───── Data shown

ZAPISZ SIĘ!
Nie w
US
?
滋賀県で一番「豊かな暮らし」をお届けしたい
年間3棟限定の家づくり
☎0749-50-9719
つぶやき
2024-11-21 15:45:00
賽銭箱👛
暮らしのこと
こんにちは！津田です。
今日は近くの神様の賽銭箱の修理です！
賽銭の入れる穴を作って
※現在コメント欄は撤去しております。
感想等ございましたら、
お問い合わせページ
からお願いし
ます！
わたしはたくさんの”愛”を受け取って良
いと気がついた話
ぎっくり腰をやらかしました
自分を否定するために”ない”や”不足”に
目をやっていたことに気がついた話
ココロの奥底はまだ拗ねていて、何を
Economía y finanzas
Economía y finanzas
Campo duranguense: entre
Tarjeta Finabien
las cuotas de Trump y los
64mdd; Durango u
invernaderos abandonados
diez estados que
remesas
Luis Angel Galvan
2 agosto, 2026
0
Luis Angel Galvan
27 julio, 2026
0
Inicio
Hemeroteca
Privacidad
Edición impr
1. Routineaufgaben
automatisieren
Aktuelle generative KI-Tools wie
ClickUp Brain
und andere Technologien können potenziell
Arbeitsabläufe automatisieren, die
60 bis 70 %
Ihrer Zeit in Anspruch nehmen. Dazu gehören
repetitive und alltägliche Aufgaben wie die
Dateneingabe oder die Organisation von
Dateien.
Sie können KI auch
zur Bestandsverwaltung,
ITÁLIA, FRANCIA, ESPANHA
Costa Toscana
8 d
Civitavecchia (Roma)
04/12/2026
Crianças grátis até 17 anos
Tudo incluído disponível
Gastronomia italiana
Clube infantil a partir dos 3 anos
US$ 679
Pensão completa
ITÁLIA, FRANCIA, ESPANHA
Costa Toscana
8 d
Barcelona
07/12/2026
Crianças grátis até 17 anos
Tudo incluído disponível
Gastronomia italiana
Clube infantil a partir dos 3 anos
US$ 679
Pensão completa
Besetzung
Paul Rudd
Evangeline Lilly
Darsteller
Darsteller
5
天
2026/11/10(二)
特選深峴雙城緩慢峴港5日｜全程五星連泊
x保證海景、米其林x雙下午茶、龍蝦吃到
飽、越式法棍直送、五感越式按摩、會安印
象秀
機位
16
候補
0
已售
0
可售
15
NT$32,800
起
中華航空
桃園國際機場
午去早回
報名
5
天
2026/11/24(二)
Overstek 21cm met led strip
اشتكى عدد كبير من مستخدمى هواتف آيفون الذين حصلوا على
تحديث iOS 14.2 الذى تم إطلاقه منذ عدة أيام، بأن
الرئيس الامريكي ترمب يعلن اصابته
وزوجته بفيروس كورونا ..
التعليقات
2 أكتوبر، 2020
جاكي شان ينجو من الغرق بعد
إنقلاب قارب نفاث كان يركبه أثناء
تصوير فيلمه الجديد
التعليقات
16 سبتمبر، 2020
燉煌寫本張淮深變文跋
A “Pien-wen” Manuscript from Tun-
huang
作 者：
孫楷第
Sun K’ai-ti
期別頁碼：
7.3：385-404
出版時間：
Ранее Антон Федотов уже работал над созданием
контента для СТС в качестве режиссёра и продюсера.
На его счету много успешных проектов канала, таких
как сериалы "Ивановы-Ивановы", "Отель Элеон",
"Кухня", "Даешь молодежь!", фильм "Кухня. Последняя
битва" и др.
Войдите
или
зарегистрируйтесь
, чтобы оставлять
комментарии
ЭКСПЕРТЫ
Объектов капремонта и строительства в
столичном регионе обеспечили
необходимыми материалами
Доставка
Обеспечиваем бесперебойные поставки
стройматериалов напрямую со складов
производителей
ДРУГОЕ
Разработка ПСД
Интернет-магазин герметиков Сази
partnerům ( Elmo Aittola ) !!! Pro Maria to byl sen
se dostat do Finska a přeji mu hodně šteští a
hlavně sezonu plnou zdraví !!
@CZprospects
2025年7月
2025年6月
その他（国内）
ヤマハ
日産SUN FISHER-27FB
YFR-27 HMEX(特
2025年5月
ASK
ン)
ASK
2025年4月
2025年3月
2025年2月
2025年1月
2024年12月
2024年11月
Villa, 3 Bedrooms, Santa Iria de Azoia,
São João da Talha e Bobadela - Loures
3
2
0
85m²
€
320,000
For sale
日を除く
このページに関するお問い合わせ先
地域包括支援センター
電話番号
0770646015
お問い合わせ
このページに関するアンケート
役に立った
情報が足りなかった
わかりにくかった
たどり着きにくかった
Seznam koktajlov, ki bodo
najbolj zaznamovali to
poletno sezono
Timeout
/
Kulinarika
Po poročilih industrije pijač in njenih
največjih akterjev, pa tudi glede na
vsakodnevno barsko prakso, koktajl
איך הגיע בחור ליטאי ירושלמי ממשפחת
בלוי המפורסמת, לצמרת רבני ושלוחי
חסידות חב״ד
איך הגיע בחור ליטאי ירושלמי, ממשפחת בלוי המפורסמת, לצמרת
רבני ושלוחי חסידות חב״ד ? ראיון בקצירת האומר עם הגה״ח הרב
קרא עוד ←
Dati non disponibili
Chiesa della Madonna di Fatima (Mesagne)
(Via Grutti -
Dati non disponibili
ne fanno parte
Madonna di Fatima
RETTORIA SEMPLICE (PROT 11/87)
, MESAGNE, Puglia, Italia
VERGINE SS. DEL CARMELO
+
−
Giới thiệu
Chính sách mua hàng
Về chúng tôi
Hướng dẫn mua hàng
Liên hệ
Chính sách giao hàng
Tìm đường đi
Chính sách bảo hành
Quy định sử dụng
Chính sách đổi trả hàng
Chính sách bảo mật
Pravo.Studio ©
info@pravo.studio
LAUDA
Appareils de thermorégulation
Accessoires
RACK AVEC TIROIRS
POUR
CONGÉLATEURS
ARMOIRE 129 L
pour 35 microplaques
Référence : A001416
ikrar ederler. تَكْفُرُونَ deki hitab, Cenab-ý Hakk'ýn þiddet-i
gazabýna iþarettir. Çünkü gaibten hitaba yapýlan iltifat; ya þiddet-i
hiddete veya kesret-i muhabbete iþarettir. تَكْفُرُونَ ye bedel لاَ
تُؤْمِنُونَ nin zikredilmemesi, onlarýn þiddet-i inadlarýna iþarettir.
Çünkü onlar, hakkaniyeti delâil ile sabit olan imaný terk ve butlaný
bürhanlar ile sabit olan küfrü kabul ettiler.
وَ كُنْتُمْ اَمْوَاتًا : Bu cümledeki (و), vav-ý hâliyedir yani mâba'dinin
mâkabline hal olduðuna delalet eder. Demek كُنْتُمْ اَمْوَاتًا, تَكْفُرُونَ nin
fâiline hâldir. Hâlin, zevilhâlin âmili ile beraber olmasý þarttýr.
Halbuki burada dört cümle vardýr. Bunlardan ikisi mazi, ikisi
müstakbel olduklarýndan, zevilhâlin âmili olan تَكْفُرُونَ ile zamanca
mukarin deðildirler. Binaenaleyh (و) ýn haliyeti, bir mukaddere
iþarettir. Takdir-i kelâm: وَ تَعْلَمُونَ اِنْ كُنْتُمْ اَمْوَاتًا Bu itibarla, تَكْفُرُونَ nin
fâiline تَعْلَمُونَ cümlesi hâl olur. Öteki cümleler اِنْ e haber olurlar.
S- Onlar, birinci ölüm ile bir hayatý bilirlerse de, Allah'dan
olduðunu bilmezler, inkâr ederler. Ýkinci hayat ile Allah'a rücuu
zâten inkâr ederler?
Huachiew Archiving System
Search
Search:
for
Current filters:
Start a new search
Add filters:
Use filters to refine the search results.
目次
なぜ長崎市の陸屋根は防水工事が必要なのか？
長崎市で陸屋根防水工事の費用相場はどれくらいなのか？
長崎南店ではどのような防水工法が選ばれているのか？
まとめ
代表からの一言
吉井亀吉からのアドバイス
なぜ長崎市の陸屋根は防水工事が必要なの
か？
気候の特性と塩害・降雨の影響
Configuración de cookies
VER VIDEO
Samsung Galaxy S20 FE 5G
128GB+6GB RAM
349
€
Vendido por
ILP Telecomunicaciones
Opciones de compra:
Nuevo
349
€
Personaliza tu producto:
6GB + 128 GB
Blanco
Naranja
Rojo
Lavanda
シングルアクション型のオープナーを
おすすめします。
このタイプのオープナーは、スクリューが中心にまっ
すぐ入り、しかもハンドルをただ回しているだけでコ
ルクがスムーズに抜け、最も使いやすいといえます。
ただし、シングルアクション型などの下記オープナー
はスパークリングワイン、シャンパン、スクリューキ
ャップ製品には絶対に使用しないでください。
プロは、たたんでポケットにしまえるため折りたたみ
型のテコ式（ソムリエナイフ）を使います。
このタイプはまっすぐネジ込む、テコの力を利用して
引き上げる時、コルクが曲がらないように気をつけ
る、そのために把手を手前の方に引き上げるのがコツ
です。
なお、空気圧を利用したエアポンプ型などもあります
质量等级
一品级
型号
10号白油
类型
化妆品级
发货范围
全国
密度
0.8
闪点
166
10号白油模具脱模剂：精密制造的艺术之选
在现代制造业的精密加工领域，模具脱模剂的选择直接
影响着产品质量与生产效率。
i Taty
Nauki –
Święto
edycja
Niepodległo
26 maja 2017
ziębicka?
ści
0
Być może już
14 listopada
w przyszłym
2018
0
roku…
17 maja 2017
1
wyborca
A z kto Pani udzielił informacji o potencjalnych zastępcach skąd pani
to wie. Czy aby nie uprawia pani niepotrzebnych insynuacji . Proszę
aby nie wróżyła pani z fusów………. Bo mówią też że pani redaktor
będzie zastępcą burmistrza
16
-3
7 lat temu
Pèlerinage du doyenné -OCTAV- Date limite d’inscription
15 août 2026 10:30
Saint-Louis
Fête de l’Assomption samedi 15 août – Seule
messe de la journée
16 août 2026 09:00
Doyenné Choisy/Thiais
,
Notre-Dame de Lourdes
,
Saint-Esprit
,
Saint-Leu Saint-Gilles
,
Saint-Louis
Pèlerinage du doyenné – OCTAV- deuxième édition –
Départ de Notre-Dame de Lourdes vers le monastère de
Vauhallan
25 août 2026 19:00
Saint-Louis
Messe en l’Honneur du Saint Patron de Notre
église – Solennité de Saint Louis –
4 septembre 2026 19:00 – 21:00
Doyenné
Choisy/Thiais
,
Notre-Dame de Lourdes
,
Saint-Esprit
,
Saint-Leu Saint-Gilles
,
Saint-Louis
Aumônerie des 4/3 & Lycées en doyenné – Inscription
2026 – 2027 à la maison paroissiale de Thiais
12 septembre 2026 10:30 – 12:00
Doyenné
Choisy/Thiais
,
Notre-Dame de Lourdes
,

──────────

Transcribe the entries above word for word, from the first line through the line containing "ClickUp Brain", and nothing else.

■ Result below
ZAPISZ SIĘ!
Nie w
US
?
滋賀県で一番「豊かな暮らし」をお届けしたい
年間3棟限定の家づくり
☎0749-50-9719
つぶやき
2024-11-21 15:45:00
賽銭箱👛
暮らしのこと
こんにちは！津田です。
今日は近くの神様の賽銭箱の修理です！
賽銭の入れる穴を作って
※現在コメント欄は撤去しております。
感想等ございましたら、
お問い合わせページ
からお願いし
ます！
わたしはたくさんの”愛”を受け取って良
いと気がついた話
ぎっくり腰をやらかしました
自分を否定するために”ない”や”不足”に
目をやっていたことに気がついた話
ココロの奥底はまだ拗ねていて、何を
Economía y finanzas
Economía y finanzas
Campo duranguense: entre
Tarjeta Finabien
las cuotas de Trump y los
64mdd; Durango u
invernaderos abandonados
diez estados que
remesas
Luis Angel Galvan
2 agosto, 2026
0
Luis Angel Galvan
27 julio, 2026
0
Inicio
Hemeroteca
Privacidad
Edición impr
1. Routineaufgaben
automatisieren
Aktuelle generative KI-Tools wie
ClickUp Brain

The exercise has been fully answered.